Now that you are sharing your life and financial responsibilities with someone else, you need to update your financial plan. For various reasons, we sometimes have the tendency to not want to talk with our significant other about financial matters. It is important that you both have an understanding of the family finances and be able to set goals as a couple. Either of you should be able to step in and be knowledgeable about everything from the monthly budget to insurance and investments.

2. Divorce

Divorce can be a difficult time not only emotionally, but also when it comes to finances. Whether you are trying to maintain your financial situation or are getting back on your feet, there are some key areas of your financial plan that need updating:

  • Know where you stand financially. Before you can move forward financially, you need to organize and understand your expenses, savings, debt, etc.
  • Create a budget. You need to know what your income and expenses are to keep your spending under control.
  • Review credit reports. You want to know what is on your credit report and you need to make sure that you have credit in your name.
  • Have an emergency fund. Since your household income has dropped, you need to build a cushion for emergencies.
  • Update your estate plan. Remember to update your will or trust and any beneficiary designations.

3. Children

Adding children to your family is exciting. Whether you're expecting, thinking about adoption, or building a blended family, you need to plan for the added expenses. According to the 2014 U.S. Department of Agriculture statistics, the typical middle-income family will spend, on average, $245,340 to raise a child born in 2013 until they are 17 years old.
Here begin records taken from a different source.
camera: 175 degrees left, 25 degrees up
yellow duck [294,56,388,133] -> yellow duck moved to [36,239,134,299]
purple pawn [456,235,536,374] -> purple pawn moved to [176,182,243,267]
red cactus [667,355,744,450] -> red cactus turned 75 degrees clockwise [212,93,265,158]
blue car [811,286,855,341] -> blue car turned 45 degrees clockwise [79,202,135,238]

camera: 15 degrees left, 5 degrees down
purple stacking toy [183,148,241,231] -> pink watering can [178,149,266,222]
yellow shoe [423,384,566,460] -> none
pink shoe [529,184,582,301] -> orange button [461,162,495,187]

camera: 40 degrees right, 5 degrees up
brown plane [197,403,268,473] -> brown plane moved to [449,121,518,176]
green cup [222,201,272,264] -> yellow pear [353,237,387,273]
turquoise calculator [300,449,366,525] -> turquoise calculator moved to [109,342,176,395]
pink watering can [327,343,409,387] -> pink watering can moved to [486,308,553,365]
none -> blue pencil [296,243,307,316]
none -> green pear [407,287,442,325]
You may now need to revise your budget to accommodate expenses such as childcare or to allow one parent to stay home. You also need to review your insurance policies and estate plan to make sure your family is protected. You may also want to reallocate resources to start funding your child’s college education.

4. Career or Job Change

Whether you have experienced the loss of a job or are considering accepting a new job offer, it is a good time to talk with your financial planner about your key financial concerns.
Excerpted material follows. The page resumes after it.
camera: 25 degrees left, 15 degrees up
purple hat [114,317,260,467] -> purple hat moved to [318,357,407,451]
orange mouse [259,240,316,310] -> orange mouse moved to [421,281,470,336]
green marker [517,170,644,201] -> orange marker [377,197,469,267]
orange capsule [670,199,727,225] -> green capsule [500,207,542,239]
Losing a job can be stressful but doesn’t have to be financially devastating. Whether you were unemployed due to termination, merger, or layoff, the key financial concerns include loss of income, medical, and other benefits. Decide how you will deal with these going forward until a new job is secured.
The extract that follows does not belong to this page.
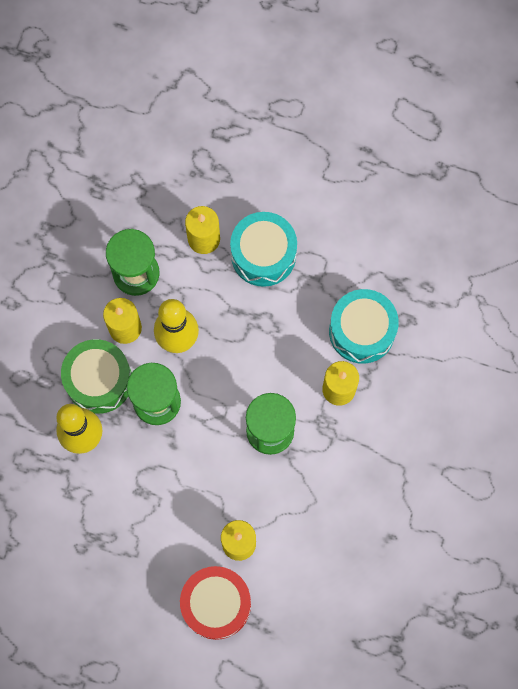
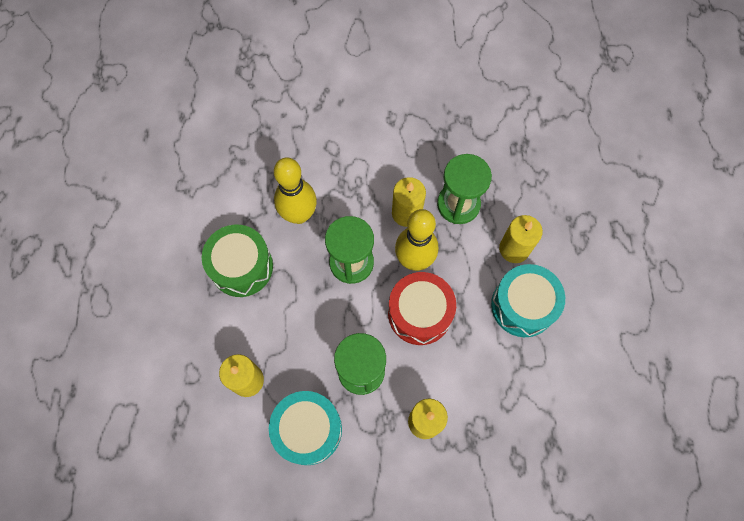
camera: 70 degrees right, 5 degrees down
green drum [61,339,132,414] -> green drum moved to [202,225,273,297]
red drum [180,566,251,640] -> red drum moved to [388,272,456,345]
turquoise drum [329,289,399,364] -> turquoise drum moved to [269,391,342,465]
You may be currently employed but considering a career or job change. You want to consider how this new job will affect your current retirement plan or whether or not the benefit package is sufficient to meet your family’s needs.  

5. Retirement

Retirement can be one of the most rewarding stages of your life. Unfortunately, if you don’t plan properly, you can run the risk of not living the retirement you envisioned. This is a good time to meet with a financial planner to update the answer to these key questions:

  • When do I plan to retire?
  • How long will I spend in retirement?
  • What are my sources of income?
  • What are my expenses?
  • How much have I saved?
  • How long will my money last?

6. Death of a Spouse

Dealing with the death of a spouse can be overwhelming, both emotionally and financially. You will need to compile a list of tasks and issues that will need to be addressed. Your financial planner, along with your estate planning attorney, can help you through this process.

A financial plan is not a static document. It should be reviewed and updated on an annual basis and/or as your goals change. It is also important that you revisit and update your plan when your have major life changes. If you have had one of these major life changes recently, now is a good time to schedule a meeting with your CERTIFIED FINANCIAL PLANNER™ professional to update your plan.